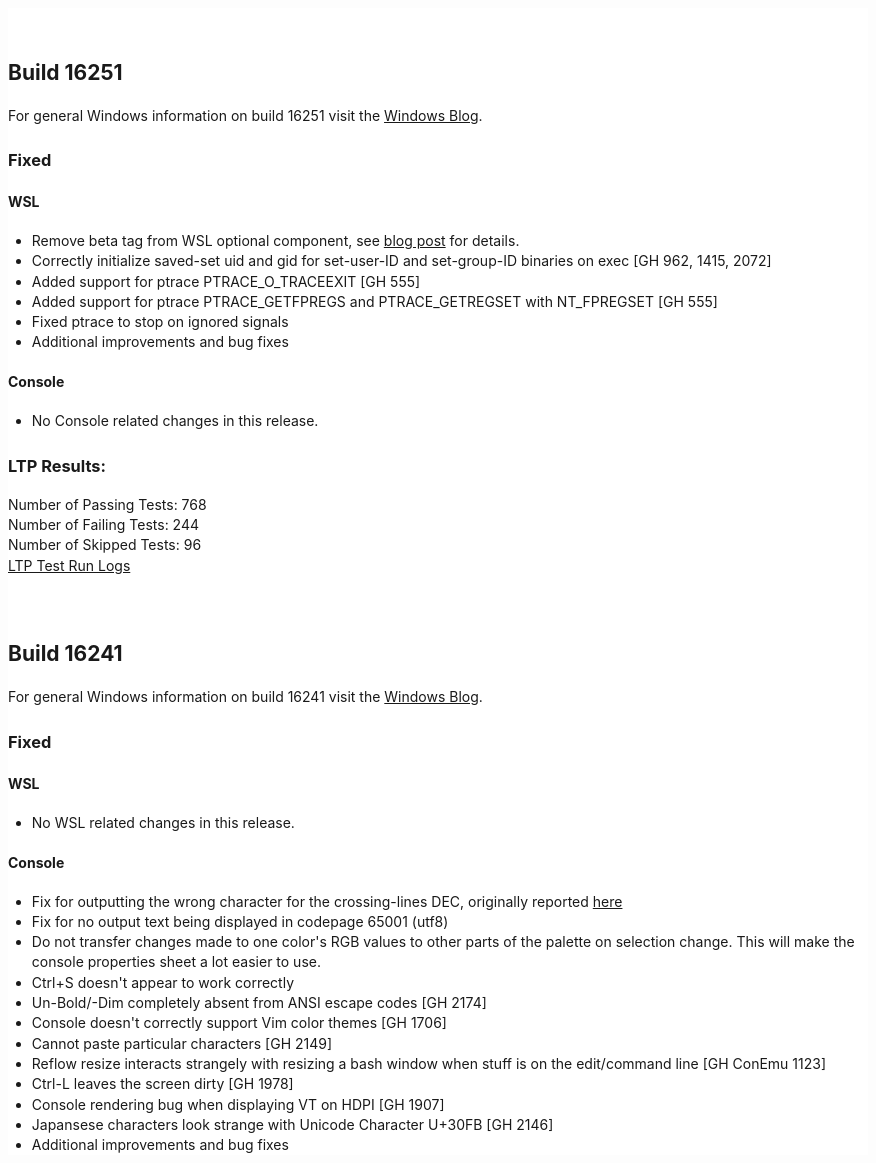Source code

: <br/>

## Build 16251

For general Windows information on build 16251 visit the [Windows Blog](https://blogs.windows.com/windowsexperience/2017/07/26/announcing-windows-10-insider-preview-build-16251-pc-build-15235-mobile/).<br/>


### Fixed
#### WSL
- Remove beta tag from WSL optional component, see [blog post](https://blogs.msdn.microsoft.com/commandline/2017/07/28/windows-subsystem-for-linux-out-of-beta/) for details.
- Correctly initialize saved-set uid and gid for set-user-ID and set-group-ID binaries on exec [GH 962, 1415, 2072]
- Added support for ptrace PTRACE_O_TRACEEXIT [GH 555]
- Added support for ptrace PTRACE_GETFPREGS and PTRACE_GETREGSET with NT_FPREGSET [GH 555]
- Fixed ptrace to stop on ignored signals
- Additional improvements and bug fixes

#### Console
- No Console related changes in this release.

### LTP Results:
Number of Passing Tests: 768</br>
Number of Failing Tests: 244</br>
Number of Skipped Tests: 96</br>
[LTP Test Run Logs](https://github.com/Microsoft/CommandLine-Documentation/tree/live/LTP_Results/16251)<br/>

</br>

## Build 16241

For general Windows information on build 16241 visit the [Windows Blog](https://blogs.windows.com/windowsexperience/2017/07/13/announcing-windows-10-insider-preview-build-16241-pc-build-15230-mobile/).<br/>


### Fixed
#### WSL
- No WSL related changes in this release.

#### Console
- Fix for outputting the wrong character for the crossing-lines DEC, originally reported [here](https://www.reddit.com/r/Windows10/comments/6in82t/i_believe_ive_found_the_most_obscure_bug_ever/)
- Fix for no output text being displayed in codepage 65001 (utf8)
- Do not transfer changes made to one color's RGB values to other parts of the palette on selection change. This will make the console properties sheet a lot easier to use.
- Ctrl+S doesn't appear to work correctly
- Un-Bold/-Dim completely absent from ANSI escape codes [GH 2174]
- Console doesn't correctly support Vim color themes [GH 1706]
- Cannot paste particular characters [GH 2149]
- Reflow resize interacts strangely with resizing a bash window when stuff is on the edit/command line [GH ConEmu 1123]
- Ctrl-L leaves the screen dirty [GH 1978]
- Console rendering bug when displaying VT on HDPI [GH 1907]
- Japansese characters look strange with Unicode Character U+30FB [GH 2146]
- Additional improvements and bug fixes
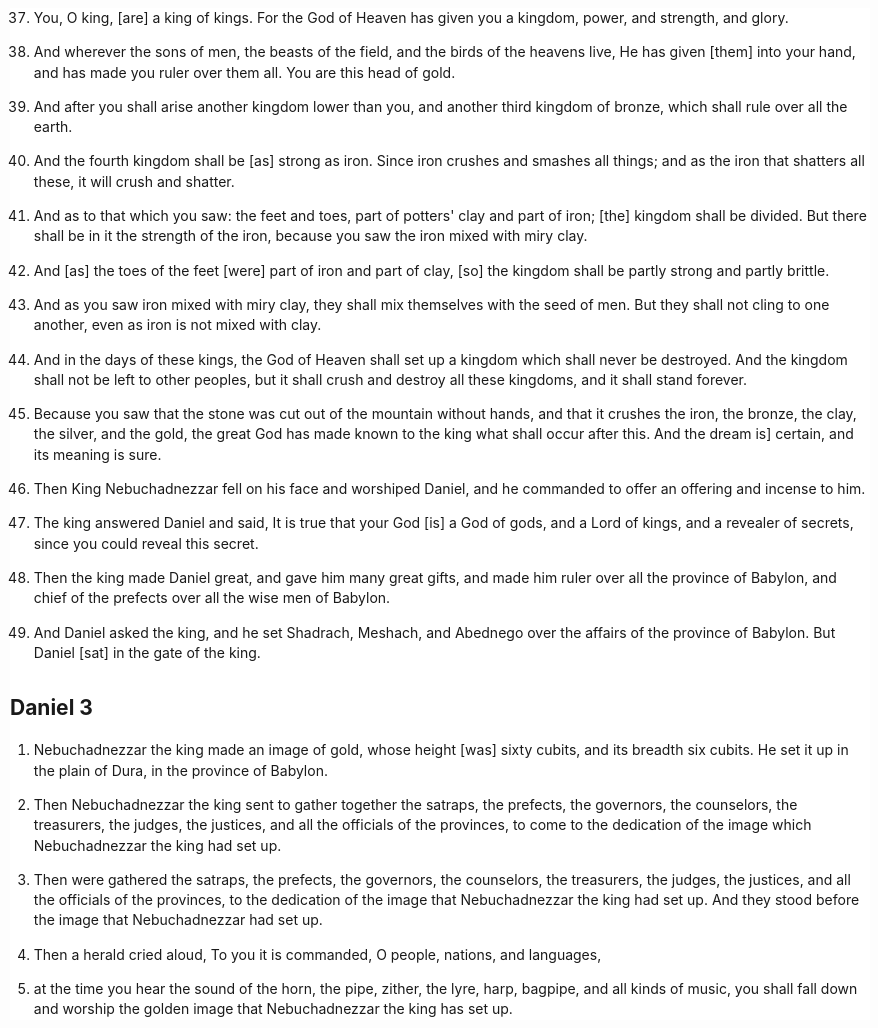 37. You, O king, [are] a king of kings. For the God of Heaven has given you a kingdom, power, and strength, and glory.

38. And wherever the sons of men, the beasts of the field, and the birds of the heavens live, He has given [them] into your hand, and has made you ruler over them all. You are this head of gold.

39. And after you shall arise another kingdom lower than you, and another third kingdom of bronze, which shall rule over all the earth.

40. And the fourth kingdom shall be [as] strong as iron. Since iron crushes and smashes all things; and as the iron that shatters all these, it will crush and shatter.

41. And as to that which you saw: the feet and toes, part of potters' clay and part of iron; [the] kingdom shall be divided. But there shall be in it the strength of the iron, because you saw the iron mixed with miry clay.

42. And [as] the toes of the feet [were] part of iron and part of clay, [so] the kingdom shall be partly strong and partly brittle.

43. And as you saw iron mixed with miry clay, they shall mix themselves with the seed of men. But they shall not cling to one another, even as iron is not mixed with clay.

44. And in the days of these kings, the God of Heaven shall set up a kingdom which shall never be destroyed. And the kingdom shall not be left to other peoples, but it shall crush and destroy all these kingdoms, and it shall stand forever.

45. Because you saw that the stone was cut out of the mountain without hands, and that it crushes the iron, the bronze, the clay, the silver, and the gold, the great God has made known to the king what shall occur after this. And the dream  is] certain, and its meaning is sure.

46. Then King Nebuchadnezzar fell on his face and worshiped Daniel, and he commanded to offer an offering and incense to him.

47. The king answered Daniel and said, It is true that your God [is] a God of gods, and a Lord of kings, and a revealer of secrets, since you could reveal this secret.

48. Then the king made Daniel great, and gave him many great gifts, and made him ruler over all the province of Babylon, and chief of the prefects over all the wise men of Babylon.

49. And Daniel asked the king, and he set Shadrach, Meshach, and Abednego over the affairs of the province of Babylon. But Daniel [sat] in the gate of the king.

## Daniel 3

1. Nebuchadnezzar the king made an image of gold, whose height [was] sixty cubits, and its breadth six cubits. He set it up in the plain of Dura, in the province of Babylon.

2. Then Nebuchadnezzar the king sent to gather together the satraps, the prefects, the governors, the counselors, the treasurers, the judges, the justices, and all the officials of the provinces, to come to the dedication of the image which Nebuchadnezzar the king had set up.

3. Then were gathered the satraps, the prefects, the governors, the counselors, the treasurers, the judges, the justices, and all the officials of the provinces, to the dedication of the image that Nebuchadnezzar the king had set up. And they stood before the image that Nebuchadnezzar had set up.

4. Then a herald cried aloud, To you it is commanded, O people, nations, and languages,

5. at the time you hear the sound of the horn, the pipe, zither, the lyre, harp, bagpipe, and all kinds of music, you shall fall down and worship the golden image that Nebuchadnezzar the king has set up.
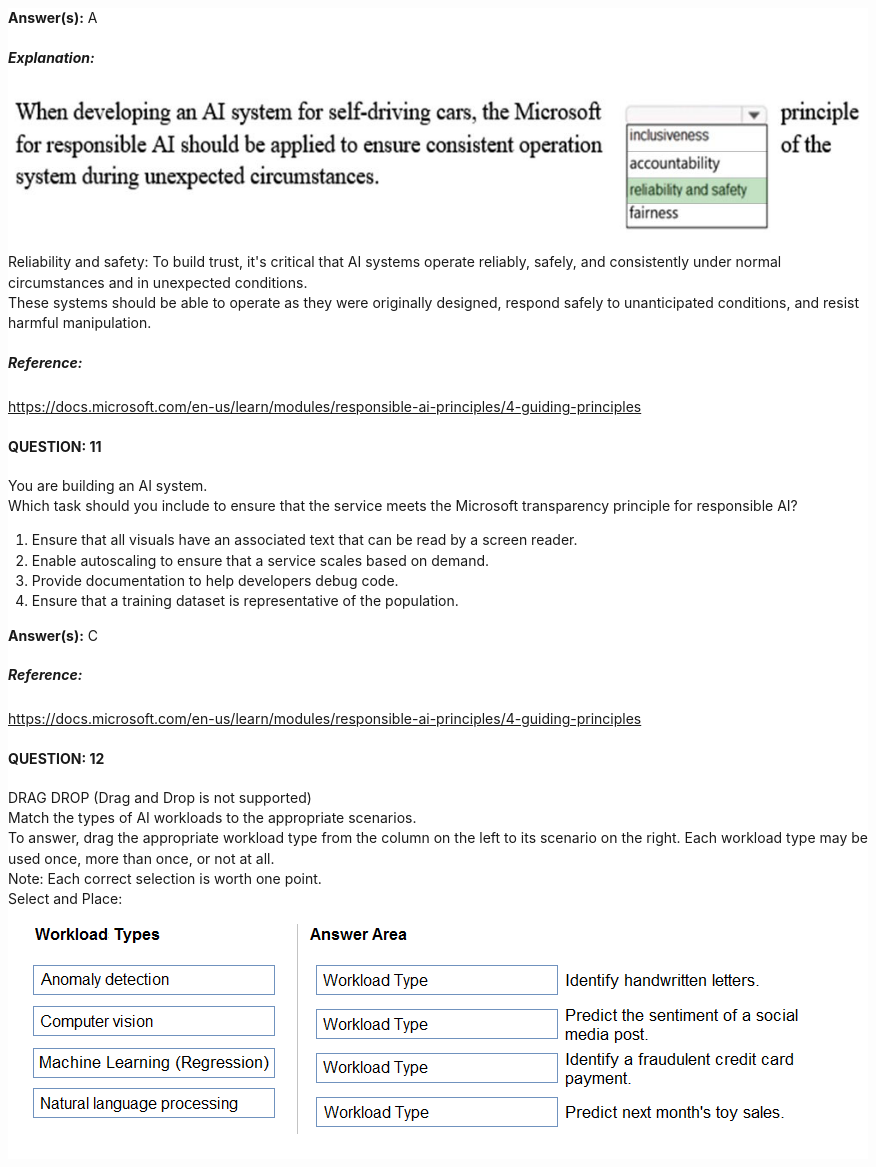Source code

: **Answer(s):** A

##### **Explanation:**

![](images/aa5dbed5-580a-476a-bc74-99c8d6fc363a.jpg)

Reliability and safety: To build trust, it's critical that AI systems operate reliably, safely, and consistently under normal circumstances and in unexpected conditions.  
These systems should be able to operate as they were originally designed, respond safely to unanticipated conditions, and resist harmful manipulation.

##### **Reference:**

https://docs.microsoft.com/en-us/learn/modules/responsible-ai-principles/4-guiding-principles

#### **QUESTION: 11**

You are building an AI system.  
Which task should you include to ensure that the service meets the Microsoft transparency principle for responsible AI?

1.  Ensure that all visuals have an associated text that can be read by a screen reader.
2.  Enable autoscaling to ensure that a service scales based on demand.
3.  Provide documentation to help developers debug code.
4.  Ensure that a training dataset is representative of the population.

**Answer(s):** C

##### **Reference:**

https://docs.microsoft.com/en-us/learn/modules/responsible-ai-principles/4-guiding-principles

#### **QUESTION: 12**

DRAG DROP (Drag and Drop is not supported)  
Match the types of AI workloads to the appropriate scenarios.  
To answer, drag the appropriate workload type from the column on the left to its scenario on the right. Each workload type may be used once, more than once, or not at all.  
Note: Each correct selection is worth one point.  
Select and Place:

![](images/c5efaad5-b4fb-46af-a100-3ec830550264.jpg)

■ ■ ■ ■ ■

• _ASSIGNED TASK_
List every line of the records above that contains the word "satraps". Case counts.

• _PROBLEM SOLUTION_
2. Then Nebuchadnezzar the king sent to gather together the satraps, the prefects, the governors, the counselors, the treasurers, the judges, the justices, and all the officials of the provinces, to come to the dedication of the image which Nebuchadnezzar the king had set up.
3. Then were gathered the satraps, the prefects, the governors, the counselors, the treasurers, the judges, the justices, and all the officials of the provinces, to the dedication of the image that Nebuchadnezzar the king had set up. And they stood before the image that Nebuchadnezzar had set up.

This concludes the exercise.